“God so loved the world,” (as we read in the Evangelist) “that he gave his only begotten son, that whosoever believes in him should not perish, but have everlasting life. For God sent not his Son into the world to condemn the World: but that the world through him might be saved.” And “I came not to judge the world, but to save it the world.” Here the motive from which the gift of Christ is derived is common love. The word World cannot be taken for the elect only: for then it will be as if it had been said, God so loved the elect, that he gave is only Son, that whosoever of them that belief in him should not perish. The world that Christ came to save, was that world in which he came; and that comprehends both believers and unbelievers: and in the same place, it is divided into them that shall be saved, and them that shall be damned: and there should be no force of reasoning in the latter place, if the world did not comprehend unbelievers under it.

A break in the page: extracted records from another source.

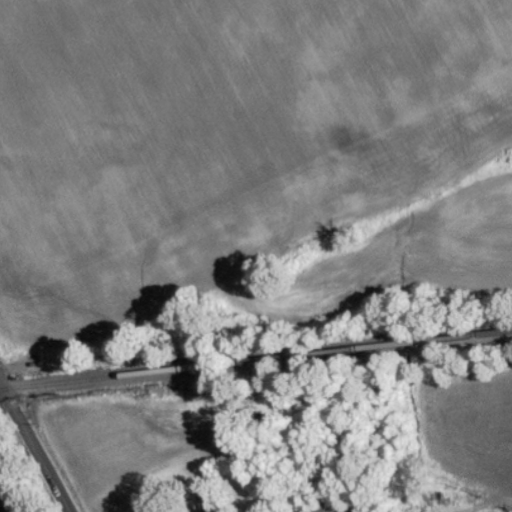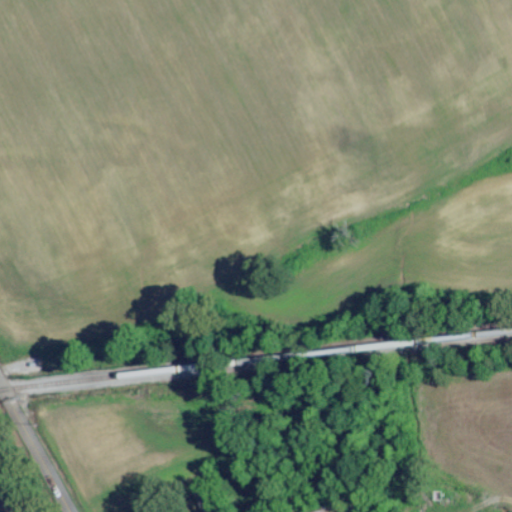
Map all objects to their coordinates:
railway: (256, 362)
road: (36, 449)
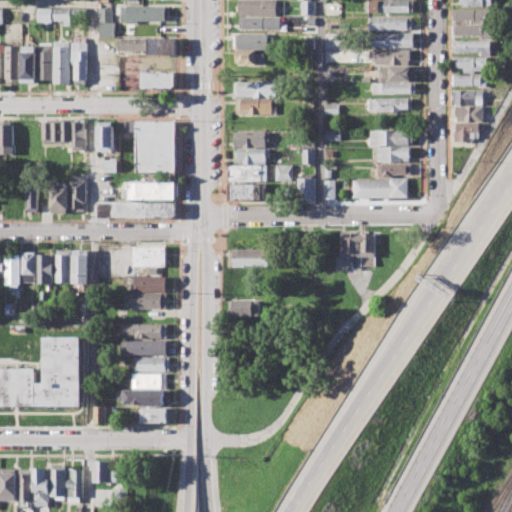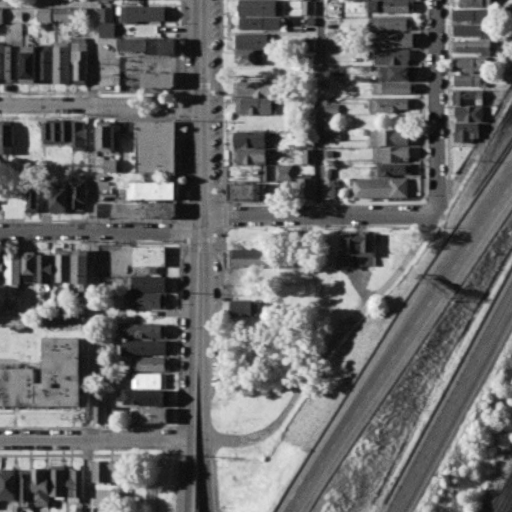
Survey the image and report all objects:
building: (129, 0)
road: (46, 2)
building: (476, 2)
building: (476, 2)
building: (392, 5)
building: (390, 6)
building: (257, 7)
building: (259, 7)
building: (308, 7)
building: (309, 7)
building: (79, 12)
building: (144, 12)
building: (144, 13)
building: (45, 14)
building: (62, 14)
building: (105, 14)
building: (1, 15)
building: (472, 15)
building: (474, 15)
building: (1, 16)
building: (44, 16)
building: (312, 20)
building: (106, 22)
building: (260, 22)
building: (260, 23)
building: (390, 23)
building: (391, 23)
building: (107, 29)
building: (472, 29)
building: (472, 30)
building: (394, 39)
building: (251, 40)
building: (253, 40)
building: (392, 40)
building: (308, 43)
building: (148, 45)
building: (149, 45)
building: (471, 46)
building: (473, 46)
building: (389, 56)
building: (390, 56)
building: (249, 57)
building: (249, 57)
building: (80, 58)
building: (45, 60)
building: (45, 61)
building: (62, 61)
building: (2, 62)
building: (61, 62)
building: (471, 62)
building: (13, 63)
building: (28, 63)
building: (79, 63)
building: (471, 63)
building: (12, 64)
building: (28, 64)
building: (0, 65)
building: (395, 73)
building: (158, 79)
building: (470, 79)
building: (158, 80)
building: (469, 80)
building: (393, 87)
building: (394, 87)
building: (255, 89)
building: (257, 89)
building: (468, 97)
building: (469, 97)
road: (221, 103)
road: (99, 104)
building: (389, 104)
building: (390, 104)
building: (254, 105)
building: (253, 106)
road: (436, 106)
road: (199, 107)
road: (320, 107)
building: (332, 108)
building: (470, 113)
building: (468, 122)
building: (56, 131)
building: (465, 131)
building: (65, 133)
building: (23, 135)
building: (79, 135)
building: (105, 135)
building: (333, 135)
building: (6, 136)
building: (6, 136)
building: (105, 136)
building: (390, 137)
building: (251, 138)
building: (250, 139)
building: (309, 141)
building: (153, 144)
building: (391, 144)
road: (474, 145)
building: (156, 146)
building: (329, 153)
building: (393, 153)
building: (251, 155)
building: (308, 156)
building: (309, 156)
building: (109, 165)
building: (392, 168)
building: (394, 169)
building: (285, 172)
building: (248, 173)
building: (283, 173)
building: (249, 174)
building: (306, 187)
building: (381, 187)
building: (329, 188)
building: (380, 188)
building: (307, 189)
building: (329, 189)
building: (151, 190)
building: (152, 190)
building: (248, 191)
building: (77, 193)
building: (78, 193)
building: (32, 197)
building: (59, 197)
building: (59, 197)
building: (31, 200)
road: (422, 200)
building: (1, 203)
building: (136, 209)
building: (136, 209)
road: (317, 214)
road: (224, 216)
road: (198, 223)
road: (99, 232)
building: (359, 246)
building: (359, 247)
road: (92, 256)
building: (149, 256)
building: (149, 256)
building: (249, 257)
building: (250, 258)
building: (2, 264)
building: (1, 265)
building: (63, 265)
building: (80, 265)
building: (27, 266)
building: (28, 266)
building: (62, 266)
building: (79, 266)
building: (45, 268)
building: (44, 269)
building: (12, 270)
building: (13, 270)
road: (219, 272)
building: (148, 284)
building: (149, 284)
building: (145, 300)
building: (148, 300)
building: (10, 308)
building: (61, 308)
building: (244, 308)
building: (245, 308)
road: (46, 320)
building: (18, 328)
building: (144, 330)
building: (148, 330)
road: (191, 334)
road: (204, 334)
road: (401, 340)
road: (329, 344)
building: (143, 347)
building: (144, 347)
building: (151, 364)
building: (152, 364)
building: (46, 377)
building: (47, 377)
building: (148, 380)
building: (149, 380)
building: (145, 396)
building: (142, 397)
road: (451, 402)
building: (100, 414)
building: (104, 414)
building: (155, 415)
building: (156, 415)
road: (94, 438)
building: (104, 471)
building: (103, 472)
road: (188, 475)
road: (206, 475)
building: (58, 480)
building: (58, 481)
building: (8, 483)
building: (75, 483)
building: (75, 483)
building: (8, 485)
building: (41, 486)
railway: (495, 486)
building: (25, 487)
building: (33, 488)
railway: (501, 494)
building: (121, 495)
railway: (506, 500)
building: (79, 509)
railway: (511, 510)
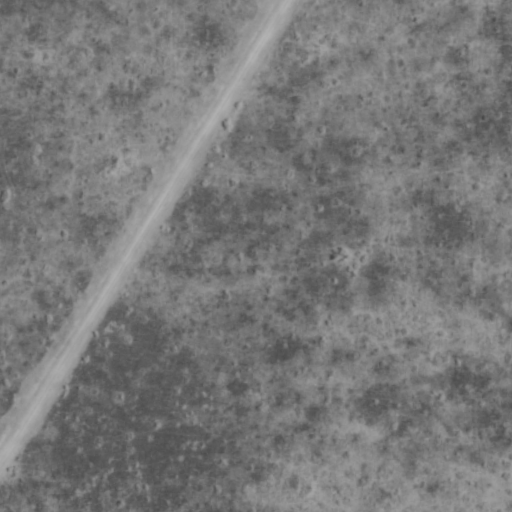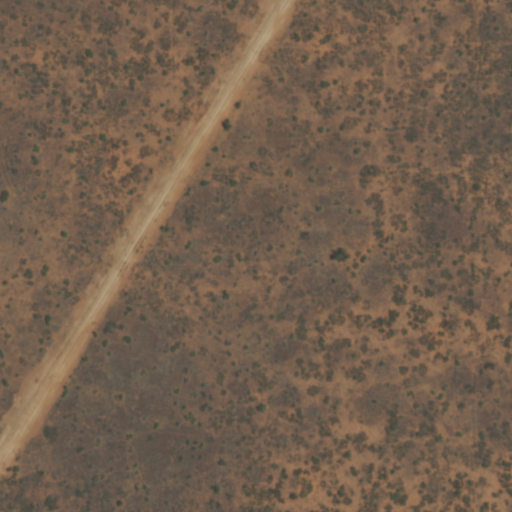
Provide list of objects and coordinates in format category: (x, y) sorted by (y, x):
road: (144, 231)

Thus these passages are urged for universal redemption. But the principle texts speak plainly of the days of grace, when God sent his Son into the world, and when according to the prophesies and promises made before, the Gentiles were to be called to the faith, added to the church, and received into Covenant.
And the world is taken communiter & indefinite, for the world, as it is opposed to the Jewish Nation alone, not universaliter pro singulis, for every man in the world of what time or age soever, or of this time special. The sense then is, In the fullness of time, God manifested so great love unto the world of Jew and Gentile, not of the Jew alone, That he gave his only begotten son, and in the Ministry of the Gospel, seriously invited them to believe, and entered into Covenant to bestow life and happiness upon the condition of their unfeigned faith on Jesus Christ. As God loved Israel, whom he chose to be his peculiar people under the Old Testament: so in times of grace he extended his love to the world of Jew and Gentile. And as amongst the Jews, so much love to the body of that nation , as to enter into Covenant with them, and vouchsafe unto them the means of grace, but unto some he showed more special love, so as to call them effectually, and make them heirs of salvation: In like manner in the last times or days of the New Testament God manifest so much love to the world, as it is opposed to the Jewish Nation, as that in the ministry of the Gospel he entreated them to be reconciled, and entered into a Covenant of Peace with them: but unto some he bare and manifested a more peculiar love, in that he called them effectually and made them heirs also.
John Ball, A Treatise of the Covenant of Grace, (Published by Simeon Ash, Printed by G. Miller for Edward Brewster on Ludgate hill neer Fleet-Bridge at the signe of the Bible, 1645), 209-210.